The failure mode: it rots
Most catalogs go through this life cycle:
- Set up. Excitement. Everyone fills in descriptions.
- Six months later. Half the descriptions are out of date. Nobody trusts the freshness SLA. Search returns dead tables.
- Twelve months. Team uses Slack and tribal knowledge again. Catalog has zero users.
The catalogs that do not rot share three habits:
- Auto-extract everything that can be auto-extracted. Schema, lineage, owner from git CODEOWNERS, freshness from query history. Hand-maintained metadata rots; extracted metadata stays current.
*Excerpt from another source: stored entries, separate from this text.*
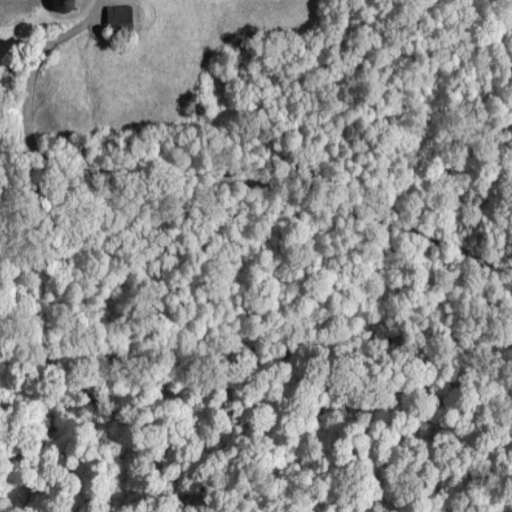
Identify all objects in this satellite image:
building: (118, 13)
road: (49, 51)
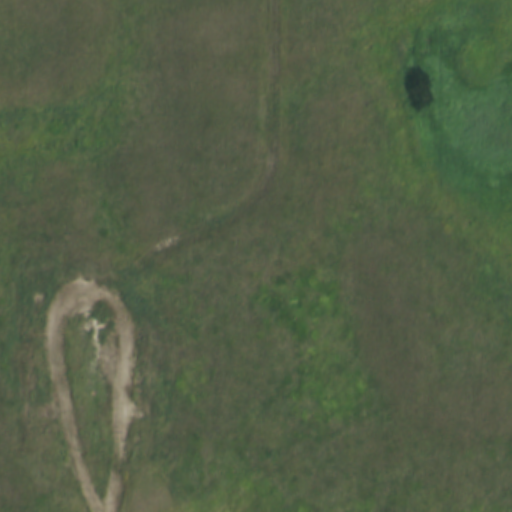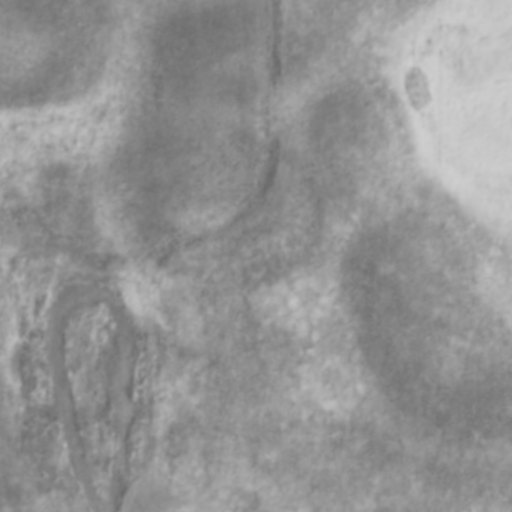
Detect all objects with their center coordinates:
road: (252, 197)
road: (79, 298)
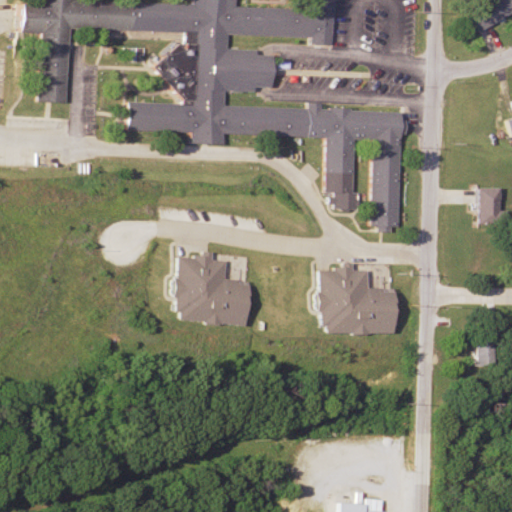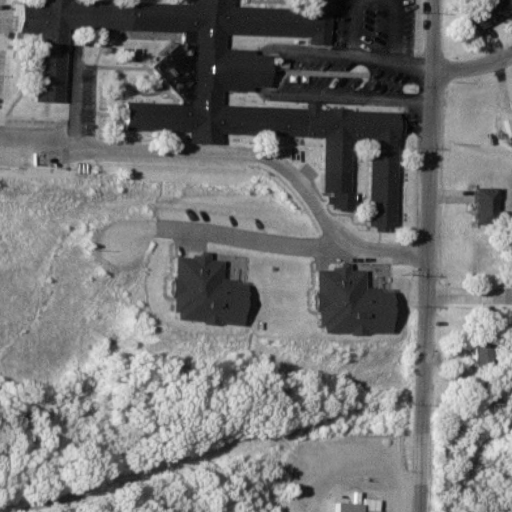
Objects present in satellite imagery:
building: (486, 12)
building: (80, 30)
building: (226, 46)
road: (442, 69)
building: (221, 76)
building: (507, 125)
building: (288, 138)
road: (212, 152)
building: (478, 205)
road: (234, 229)
road: (409, 253)
road: (428, 290)
road: (470, 295)
building: (479, 354)
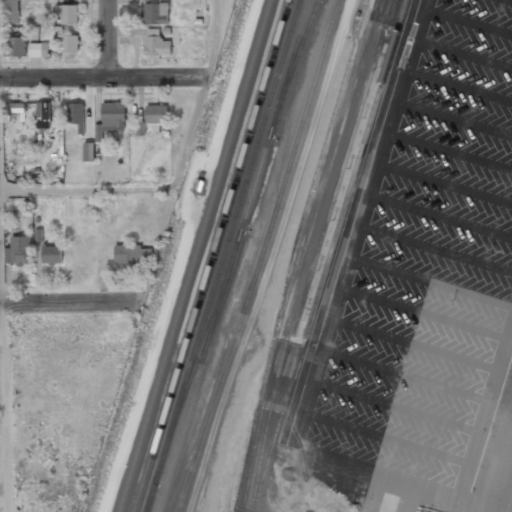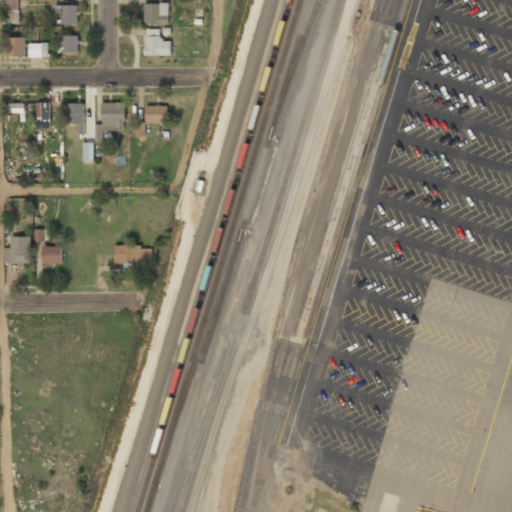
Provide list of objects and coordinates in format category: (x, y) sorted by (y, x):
building: (10, 11)
building: (11, 12)
building: (66, 13)
building: (67, 13)
building: (156, 13)
building: (156, 13)
road: (107, 39)
road: (216, 40)
building: (67, 42)
building: (66, 43)
building: (156, 43)
building: (156, 44)
building: (14, 46)
building: (15, 46)
building: (38, 49)
building: (38, 49)
road: (103, 78)
building: (16, 107)
building: (17, 107)
building: (156, 113)
building: (156, 113)
building: (43, 114)
building: (43, 114)
building: (76, 114)
building: (76, 115)
building: (111, 117)
building: (111, 119)
building: (140, 130)
road: (85, 188)
building: (18, 249)
building: (18, 250)
building: (133, 253)
building: (51, 254)
building: (52, 254)
building: (133, 254)
railway: (303, 254)
railway: (316, 254)
railway: (195, 256)
railway: (214, 256)
railway: (224, 256)
railway: (329, 256)
railway: (244, 258)
railway: (261, 258)
road: (68, 302)
road: (2, 407)
railway: (175, 496)
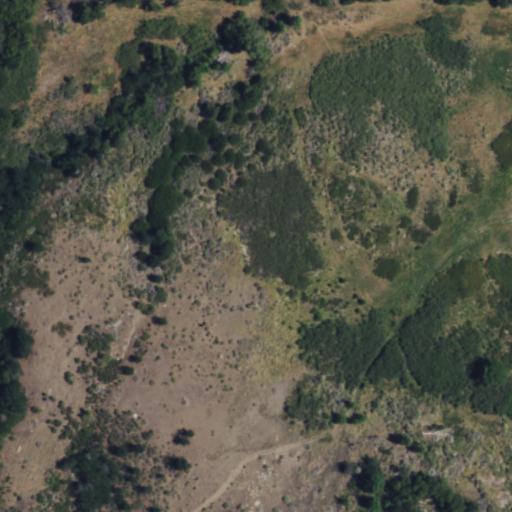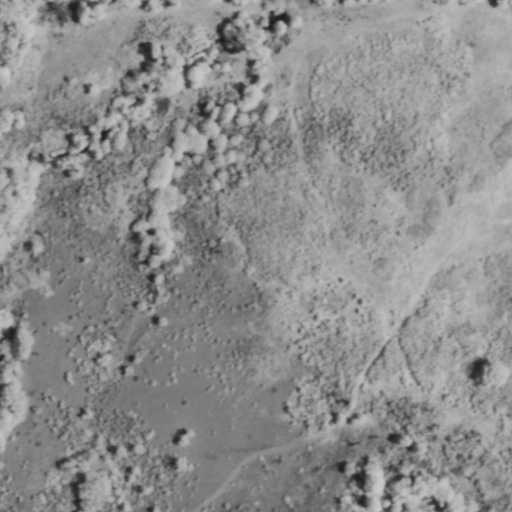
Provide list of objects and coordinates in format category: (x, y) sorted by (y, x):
road: (428, 266)
road: (435, 400)
road: (294, 451)
road: (498, 466)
- Make registration mandatory. A dbt model without an
ownertag fails CI. A new warehouse table without a registration entry triggers an alert. “Register or it does not exist.” - Deprecate the dead. A monthly job marks tables that have not been queried in 90 days as candidates for deprecation. The owner has 30 days to defend or drop.
Without these, the catalog drifts from reality and becomes worse than no catalog at all.
Where OpenLineage fits vs Marquez and DataHub
A common confusion: OpenLineage is the spec, not a product. Marquez is the reference implementation of an OpenLineage consumer (open source, originally LF AI & Data). DataHub and OpenMetadata also consume OpenLineage.
In practice:
- You emit OpenLineage from your jobs.
- You point the events at a consumer (Marquez, DataHub, OpenMetadata, Atlan).
- The consumer shows you the graph.
You can swap consumers later because the producers do not know which consumer is listening. That decoupling is the whole point of the spec.
Common mistakes interviewers want you to name
- Building a catalog without OpenLineage producers in place. The graph stays empty.
- Hand-maintained descriptions. They rot in a quarter.
- No ownership enforcement. Tables exist without owners, nobody can deprecate anything.
- Catalog as documentation system. Different problem. Catalog is for finding and depending; docs are for explaining.
- No deprecation flow. Dead tables accumulate forever and pollute search.
Bonus follow-up the interviewer might throw
“How do you handle the BI tool layer in the catalog?”
Same lineage cliff from problem 82. Three pragmatics:
- Looker and dbt Semantic Layer. Define LookML or Semantic Layer models, lineage falls out automatically. The catalog reads it.
- Tableau and Power BI. Use their REST APIs to scrape workbooks and parse their custom SQL. Imperfect; covers about 70% of dashboards.
- Notebooks. Hex and Marimo emit OpenLineage natively in 2026. Jupyter does not; you scrape execution logs or accept the gap.
The end-to-end catalog requires all three to be on board. A catalog that stops at the warehouse boundary still helps engineering teams and misses the BI side of the impact analysis. Plan for the gap; do not pretend it does not exist.